Dreams of “Moonvember” were dashed in the wake of the FTX empire’s shocking fall. A downward trend started by Sam Bankman-Fried caused Bitcoin’s price to drop to around $15,000. Numerous other cryptocurrencies followed suit and suffered severe losses. However, exchange tokens came in first place. Major whales opted to sell their interests because these assets had little potential.
According to a recent chart by on-chain analytics platform Santiment, exchange token prices have fallen the most over the past week. Whales and sharks owning FTX Token [FTT] made the decision to sell 30.9 percent after the FTX crash. This was accomplished over the past 10 days, it should be mentioned.

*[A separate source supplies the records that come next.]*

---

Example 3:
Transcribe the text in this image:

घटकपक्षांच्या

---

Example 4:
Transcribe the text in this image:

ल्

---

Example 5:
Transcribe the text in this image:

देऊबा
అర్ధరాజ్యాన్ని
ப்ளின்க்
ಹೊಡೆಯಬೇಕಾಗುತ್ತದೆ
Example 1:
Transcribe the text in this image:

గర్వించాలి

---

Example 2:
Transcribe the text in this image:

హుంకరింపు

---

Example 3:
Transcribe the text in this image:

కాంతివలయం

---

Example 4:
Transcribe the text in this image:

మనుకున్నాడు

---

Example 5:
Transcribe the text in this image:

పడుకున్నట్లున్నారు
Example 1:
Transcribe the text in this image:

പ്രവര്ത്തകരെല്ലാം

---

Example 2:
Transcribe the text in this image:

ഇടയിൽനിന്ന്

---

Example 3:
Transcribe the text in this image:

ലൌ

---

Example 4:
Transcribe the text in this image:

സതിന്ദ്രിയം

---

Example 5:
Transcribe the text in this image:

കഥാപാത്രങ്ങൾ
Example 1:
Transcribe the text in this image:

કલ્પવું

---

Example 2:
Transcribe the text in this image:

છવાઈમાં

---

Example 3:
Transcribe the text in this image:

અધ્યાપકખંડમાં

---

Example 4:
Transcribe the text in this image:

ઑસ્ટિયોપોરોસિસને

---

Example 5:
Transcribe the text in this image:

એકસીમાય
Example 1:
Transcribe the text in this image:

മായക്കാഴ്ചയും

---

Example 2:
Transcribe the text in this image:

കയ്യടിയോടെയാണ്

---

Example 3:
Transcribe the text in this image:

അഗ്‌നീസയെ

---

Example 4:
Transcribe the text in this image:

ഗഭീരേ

FTT had a price of $1.66 at the time of publication and was declining daily by 7.3%. The asset dropped to a low of $1.25 over the past week.

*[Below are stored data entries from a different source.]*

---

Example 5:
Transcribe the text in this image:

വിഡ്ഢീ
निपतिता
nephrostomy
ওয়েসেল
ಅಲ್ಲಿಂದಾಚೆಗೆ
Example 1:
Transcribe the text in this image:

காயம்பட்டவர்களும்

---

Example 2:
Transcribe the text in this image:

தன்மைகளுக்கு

These whales and sharks appeared to be losing faith in other significant exchanges as well. Many were troubled by the fear that Crypto.com will suffer the same fate as FTX. Despite Kris Marszalek’s assurances that Crypto.com would be mostly unaffected by the FTX collapse, some whales did not have faith in the platform.
Whales and sharks opted to sell 0.4 percent of their holdings in Cronos [CRO] over the past 10 days, as seen in the chart above.

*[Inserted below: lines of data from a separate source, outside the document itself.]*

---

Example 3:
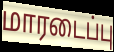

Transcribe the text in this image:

மாரடைப்பு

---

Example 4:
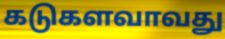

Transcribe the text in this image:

கடுகளவாவது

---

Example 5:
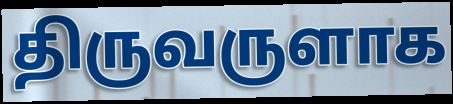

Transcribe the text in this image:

திருவருளாக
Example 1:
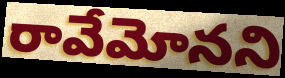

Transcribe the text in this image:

రావేమోనని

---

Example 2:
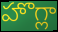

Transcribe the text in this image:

హొగ్లా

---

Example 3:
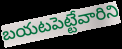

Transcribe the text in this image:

బయటపెట్టేవారిని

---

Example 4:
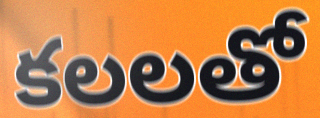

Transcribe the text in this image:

కలలతో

At the time of publication, it should be highlighted. CRO was down 18.78 percent for the week, trading for a low of $0.07007 at the time.
Huobi Token Fairs Better Compared To FTX Token
In the midst of the FTX debacle, Huobi Token [HT] could be spotted shining among whales. Whales and sharks continued to increase their holdings of HT by 17.7 percent during the past 10 days, as seen in the chart from Santiment.
In spite of this, the value of Huobi Token was falling. The asset was down 8.01 percent on the day, trading for $4.55. With a loss of 22.50 percent, the altcoin ranked as one of the largest losers of the week.